#### Tareas pendientes
**a.** Cambia "tradicional" por "convencional" en el pasaje del fragmento que va desde "Sobre el papel, esta" hasta "rutinaria y tediosa.", ambos incluidos, y escríbelo completo.
**b.** Responde, por favor, a estas preguntas sobre el fragmento:
(i) ¿Sobre qué trata 'Bloody Sunday'?
(ii) ¿Sobre qué trata 'United 93'?
(iii) ¿Qué son los primeros cuarenta minutos de '22 de julio'?

#### Fragmento

▼

Sobre el papel, esta desgarradora historia debería funcionar a modo de material dramático idóneo para Paul Greengrass; a lo largo de su carrera, gracias a títulos como 'Bloody Sunday' –sobre la violencia militar británica en Irlanda del Norte– o 'United 93' –sobre los horrores del 11-S–, el inglés se ha confirmado como uno de los directores a los que hay que llamar cuando se trata recrear tragedias históricas modernas. Sin embargo, si aquellas obras previas aparecían despojadas de todo contexto para centrarse en la reconstrucción de los acontecimientos a tiempo real –o casi–, '22 de julio' hace un uso más tradicional de la cronología narrativa. Eso por sí solo serviría para explicar por qué carece de la capacidad de impacto de aquellas, pero no por qué resulta tan rutinaria y tediosa.

Sus primeros cuarenta minutos son, como cabría esperar, una avasalladora recreación del bombardeo y la masacre. Somos testigos del terror de los chicos en el campamento; de cómo la confusión se convierte en pánico a medida que los padres van conociendo los acontecimientos; de la desconcertada preocupación de las autoridades, que tratando desesperadamente de responder a la amenaza con sus limitados recursos.

▲

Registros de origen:
▼

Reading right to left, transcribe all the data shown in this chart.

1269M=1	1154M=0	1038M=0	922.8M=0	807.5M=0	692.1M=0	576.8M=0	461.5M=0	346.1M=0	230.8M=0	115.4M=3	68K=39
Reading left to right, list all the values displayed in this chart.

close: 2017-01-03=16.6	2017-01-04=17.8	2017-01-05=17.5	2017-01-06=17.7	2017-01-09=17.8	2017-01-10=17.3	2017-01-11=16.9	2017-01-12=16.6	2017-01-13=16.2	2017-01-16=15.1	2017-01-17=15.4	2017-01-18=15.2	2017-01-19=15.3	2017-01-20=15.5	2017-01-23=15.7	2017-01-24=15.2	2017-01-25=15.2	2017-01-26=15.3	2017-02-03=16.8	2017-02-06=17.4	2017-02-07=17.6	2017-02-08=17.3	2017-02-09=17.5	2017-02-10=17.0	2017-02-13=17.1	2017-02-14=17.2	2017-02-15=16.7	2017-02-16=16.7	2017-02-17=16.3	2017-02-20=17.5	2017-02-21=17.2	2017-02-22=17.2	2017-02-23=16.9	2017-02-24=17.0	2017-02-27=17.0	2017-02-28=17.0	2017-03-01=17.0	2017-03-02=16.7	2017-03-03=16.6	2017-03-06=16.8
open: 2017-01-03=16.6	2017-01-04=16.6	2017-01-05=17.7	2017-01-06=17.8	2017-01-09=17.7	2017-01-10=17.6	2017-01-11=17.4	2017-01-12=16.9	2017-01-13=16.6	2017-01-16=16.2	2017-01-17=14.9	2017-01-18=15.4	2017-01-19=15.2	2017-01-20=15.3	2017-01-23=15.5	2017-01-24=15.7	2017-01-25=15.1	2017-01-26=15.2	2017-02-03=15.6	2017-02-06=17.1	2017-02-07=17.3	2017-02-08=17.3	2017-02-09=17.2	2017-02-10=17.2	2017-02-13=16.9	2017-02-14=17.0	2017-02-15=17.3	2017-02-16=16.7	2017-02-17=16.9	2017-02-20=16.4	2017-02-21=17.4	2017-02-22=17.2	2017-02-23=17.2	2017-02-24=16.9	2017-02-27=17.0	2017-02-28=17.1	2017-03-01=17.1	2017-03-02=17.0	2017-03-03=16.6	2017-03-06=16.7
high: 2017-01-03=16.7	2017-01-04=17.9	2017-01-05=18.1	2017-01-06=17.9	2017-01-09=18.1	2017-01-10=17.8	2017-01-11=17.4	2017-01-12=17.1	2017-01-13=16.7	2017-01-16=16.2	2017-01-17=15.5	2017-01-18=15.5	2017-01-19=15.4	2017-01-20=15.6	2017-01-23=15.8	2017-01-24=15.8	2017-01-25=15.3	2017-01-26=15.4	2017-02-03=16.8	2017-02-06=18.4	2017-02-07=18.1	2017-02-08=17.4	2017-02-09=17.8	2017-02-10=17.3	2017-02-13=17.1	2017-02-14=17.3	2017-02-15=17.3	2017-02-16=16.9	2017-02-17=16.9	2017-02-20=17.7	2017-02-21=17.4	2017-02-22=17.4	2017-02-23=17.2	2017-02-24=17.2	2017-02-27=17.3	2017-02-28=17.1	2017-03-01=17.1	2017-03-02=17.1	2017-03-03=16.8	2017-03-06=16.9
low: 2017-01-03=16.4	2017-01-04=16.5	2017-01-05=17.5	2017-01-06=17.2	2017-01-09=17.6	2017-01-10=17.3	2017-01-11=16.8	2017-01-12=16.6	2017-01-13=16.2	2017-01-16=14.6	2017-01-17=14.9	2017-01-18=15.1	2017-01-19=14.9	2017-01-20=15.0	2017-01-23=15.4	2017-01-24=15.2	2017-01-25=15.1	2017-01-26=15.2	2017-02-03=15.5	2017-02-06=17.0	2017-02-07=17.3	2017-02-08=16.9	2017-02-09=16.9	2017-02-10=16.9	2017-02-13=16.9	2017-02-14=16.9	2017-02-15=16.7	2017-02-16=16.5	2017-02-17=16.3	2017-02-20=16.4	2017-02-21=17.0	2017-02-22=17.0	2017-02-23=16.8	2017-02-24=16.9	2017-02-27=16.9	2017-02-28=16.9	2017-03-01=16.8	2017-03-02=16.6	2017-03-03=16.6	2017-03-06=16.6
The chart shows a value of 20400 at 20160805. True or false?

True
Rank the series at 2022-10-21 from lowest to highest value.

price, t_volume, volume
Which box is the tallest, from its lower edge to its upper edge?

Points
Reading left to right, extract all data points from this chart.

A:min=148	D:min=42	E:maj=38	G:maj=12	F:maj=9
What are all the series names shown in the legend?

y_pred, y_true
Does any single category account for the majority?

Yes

▲

#### Respuestas ordenadas
**a.**
Sobre el papel, esta desgarradora historia debería funcionar a modo de material dramático idóneo para Paul Greengrass; a lo largo de su carrera, gracias a títulos como 'Bloody Sunday' –sobre la violencia militar británica en Irlanda del Norte– o 'United 93' –sobre los horrores del 11-S–, el inglés se ha confirmado como uno de los directores a los que hay que llamar cuando se trata recrear tragedias históricas modernas. Sin embargo, si aquellas obras previas aparecían despojadas de todo contexto para centrarse en la reconstrucción de los acontecimientos a tiempo real –o casi–, '22 de julio' hace un uso más convencional de la cronología narrativa. Eso por sí solo serviría para explicar por qué carece de la capacidad de impacto de aquellas, pero no por qué resulta tan rutinaria y tediosa.

**b.**
(i) Sobre la violencia militar británica en Irlanda del Norte.
(ii) Sobre los horrores del 11-S.
(iii) Una avasalladora recreación del bombardeo y la masacre.